### TRY IT
Copy each line of the data below with the word "Year".

____________

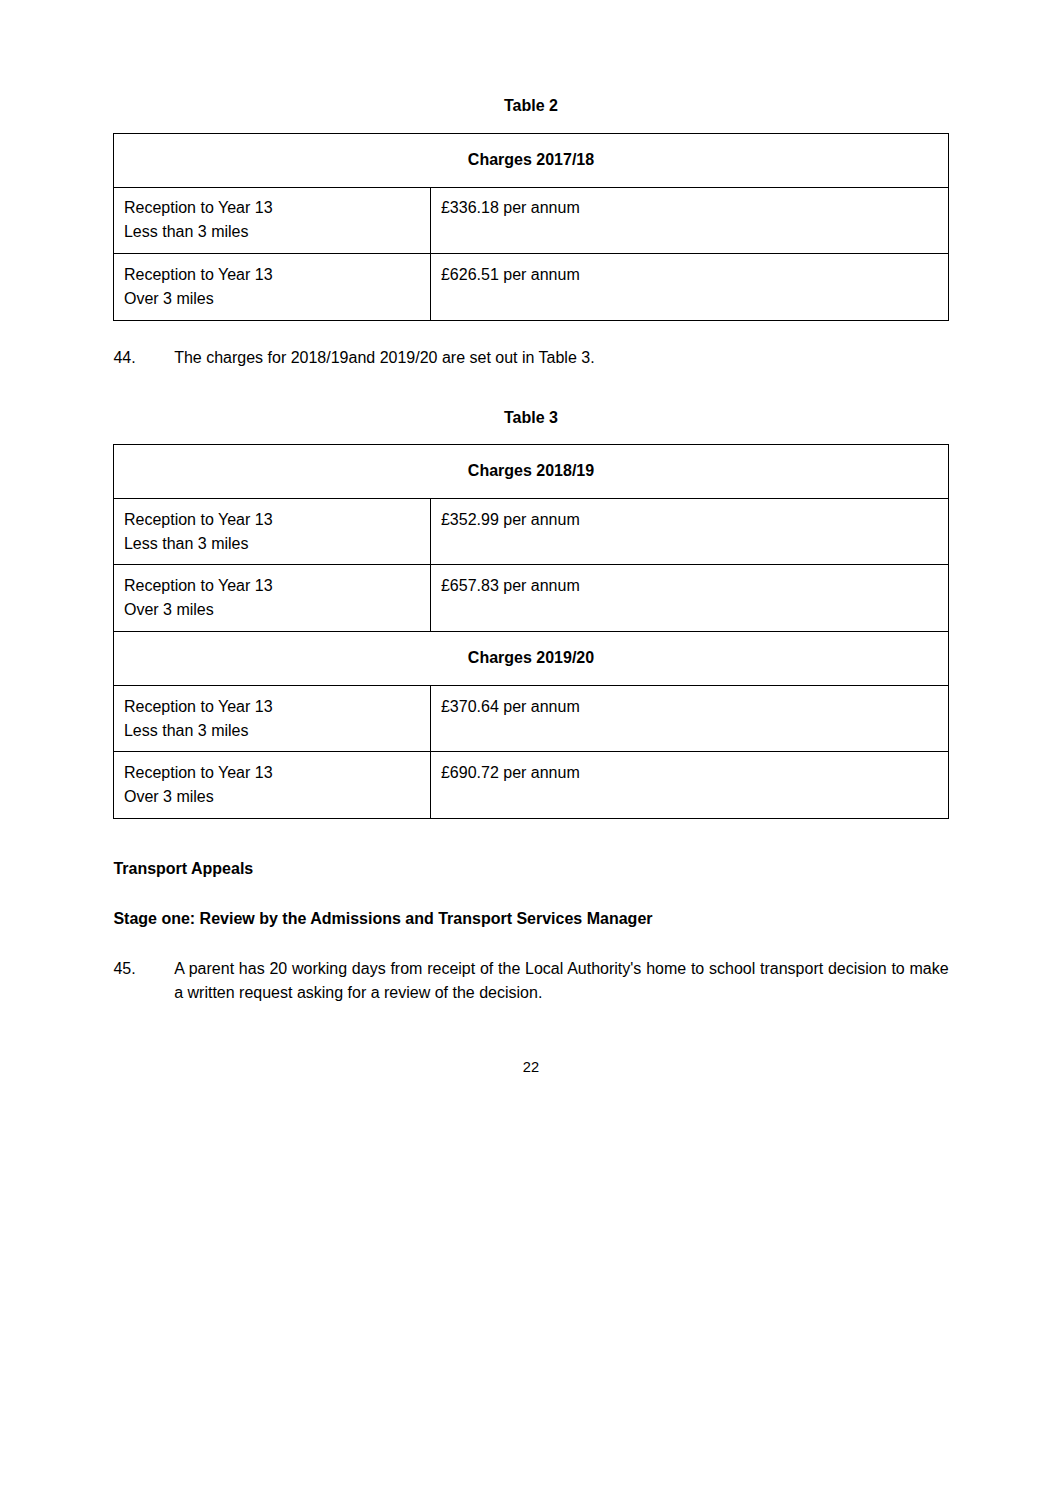Table 2
| Charges 2017/18 |
| Reception to Year 13 Less than 3 miles | £336.18 per annum |
| Reception to Year 13 Over 3 miles | £626.51 per annum |
44.
The charges for 2018/19and 2019/20 are set out in Table 3.
Table 3
| Charges 2018/19 |
| Reception to Year 13 Less than 3 miles | £352.99 per annum |
| Reception to Year 13 Over 3 miles | £657.83 per annum |
| Charges 2019/20 |
| Reception to Year 13 Less than 3 miles | £370.64 per annum |
| Reception to Year 13 Over 3 miles | £690.72 per annum |
Transport Appeals
Stage one: Review by the Admissions and Transport Services Manager
45.
A parent has 20 working days from receipt of the Local Authority's home to school transport decision to make a written request asking for a review of the decision.
22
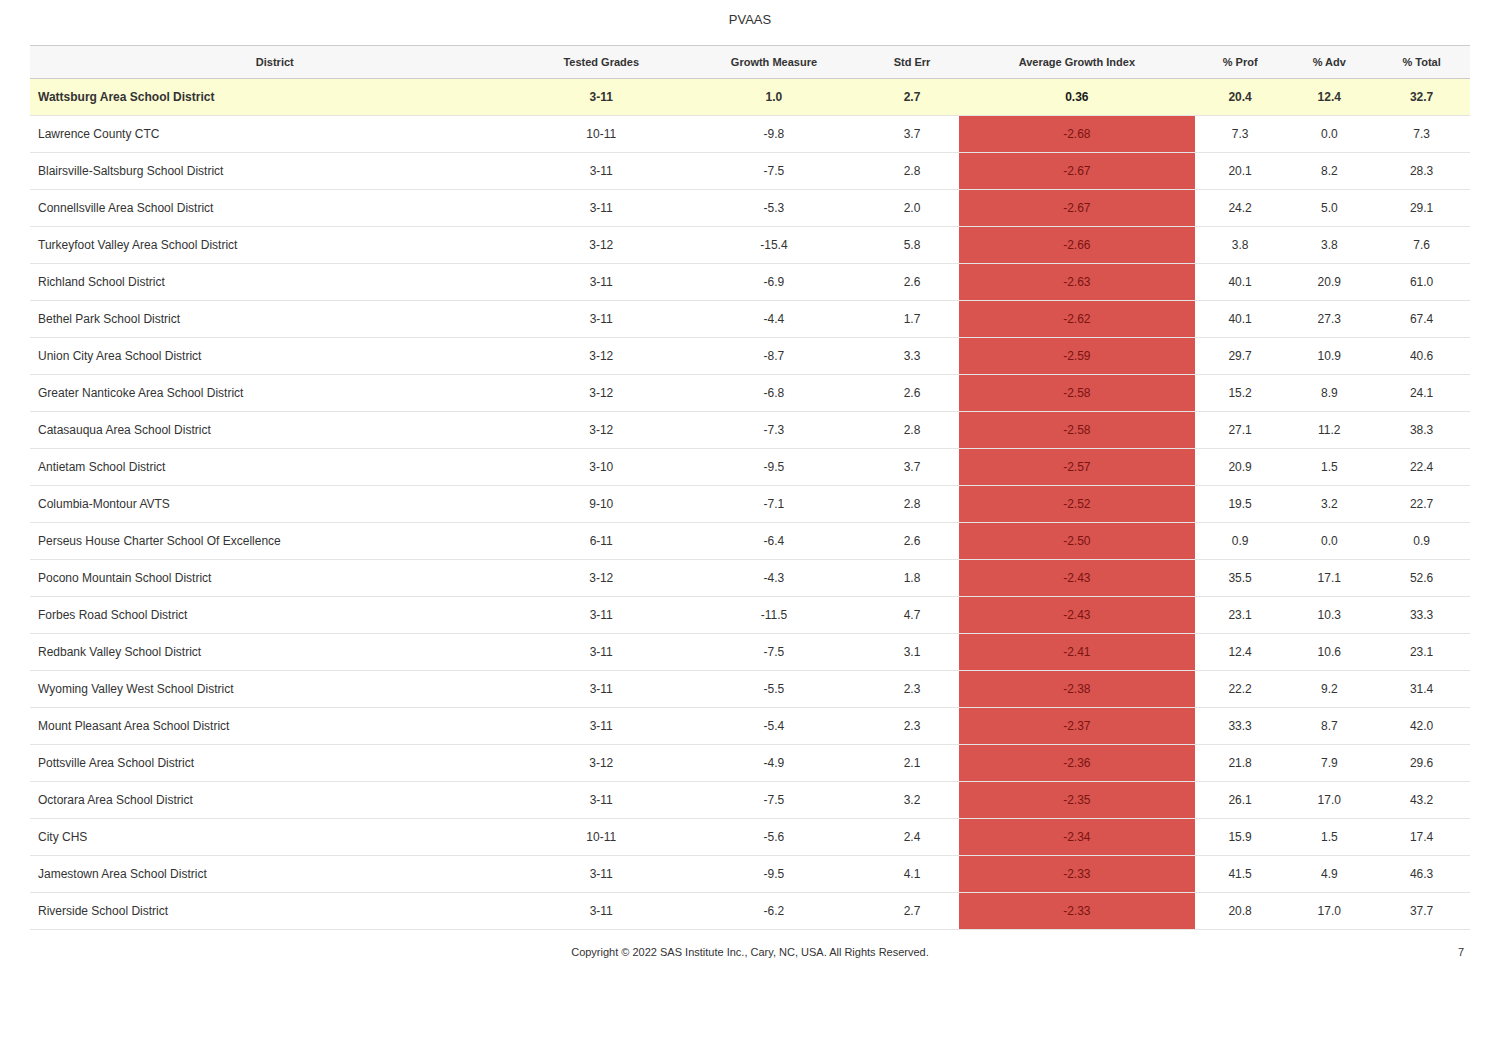PVAAS
| District | Tested Grades | Growth Measure | Std Err | Average Growth Index | % Prof | % Adv | % Total |
| --- | --- | --- | --- | --- | --- | --- | --- |
| Wattsburg Area School District | 3-11 | 1.0 | 2.7 | 0.36 | 20.4 | 12.4 | 32.7 |
| Lawrence County CTC | 10-11 | -9.8 | 3.7 | -2.68 | 7.3 | 0.0 | 7.3 |
| Blairsville-Saltsburg School District | 3-11 | -7.5 | 2.8 | -2.67 | 20.1 | 8.2 | 28.3 |
| Connellsville Area School District | 3-11 | -5.3 | 2.0 | -2.67 | 24.2 | 5.0 | 29.1 |
| Turkeyfoot Valley Area School District | 3-12 | -15.4 | 5.8 | -2.66 | 3.8 | 3.8 | 7.6 |
| Richland School District | 3-11 | -6.9 | 2.6 | -2.63 | 40.1 | 20.9 | 61.0 |
| Bethel Park School District | 3-11 | -4.4 | 1.7 | -2.62 | 40.1 | 27.3 | 67.4 |
| Union City Area School District | 3-12 | -8.7 | 3.3 | -2.59 | 29.7 | 10.9 | 40.6 |
| Greater Nanticoke Area School District | 3-12 | -6.8 | 2.6 | -2.58 | 15.2 | 8.9 | 24.1 |
| Catasauqua Area School District | 3-12 | -7.3 | 2.8 | -2.58 | 27.1 | 11.2 | 38.3 |
| Antietam School District | 3-10 | -9.5 | 3.7 | -2.57 | 20.9 | 1.5 | 22.4 |
| Columbia-Montour AVTS | 9-10 | -7.1 | 2.8 | -2.52 | 19.5 | 3.2 | 22.7 |
| Perseus House Charter School Of Excellence | 6-11 | -6.4 | 2.6 | -2.50 | 0.9 | 0.0 | 0.9 |
| Pocono Mountain School District | 3-12 | -4.3 | 1.8 | -2.43 | 35.5 | 17.1 | 52.6 |
| Forbes Road School District | 3-11 | -11.5 | 4.7 | -2.43 | 23.1 | 10.3 | 33.3 |
| Redbank Valley School District | 3-11 | -7.5 | 3.1 | -2.41 | 12.4 | 10.6 | 23.1 |
| Wyoming Valley West School District | 3-11 | -5.5 | 2.3 | -2.38 | 22.2 | 9.2 | 31.4 |
| Mount Pleasant Area School District | 3-11 | -5.4 | 2.3 | -2.37 | 33.3 | 8.7 | 42.0 |
| Pottsville Area School District | 3-12 | -4.9 | 2.1 | -2.36 | 21.8 | 7.9 | 29.6 |
| Octorara Area School District | 3-11 | -7.5 | 3.2 | -2.35 | 26.1 | 17.0 | 43.2 |
| City CHS | 10-11 | -5.6 | 2.4 | -2.34 | 15.9 | 1.5 | 17.4 |
| Jamestown Area School District | 3-11 | -9.5 | 4.1 | -2.33 | 41.5 | 4.9 | 46.3 |
| Riverside School District | 3-11 | -6.2 | 2.7 | -2.33 | 20.8 | 17.0 | 37.7 |
Copyright © 2022 SAS Institute Inc., Cary, NC, USA. All Rights Reserved. 7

____________

### ANSWER AREA
| Reception to Year 13 Less than 3 miles | £336.18 per annum |
| Reception to Year 13 Over 3 miles | £626.51 per annum |
| Reception to Year 13 Less than 3 miles | £352.99 per annum |
| Reception to Year 13 Over 3 miles | £657.83 per annum |
| Reception to Year 13 Less than 3 miles | £370.64 per annum |
| Reception to Year 13 Over 3 miles | £690.72 per annum |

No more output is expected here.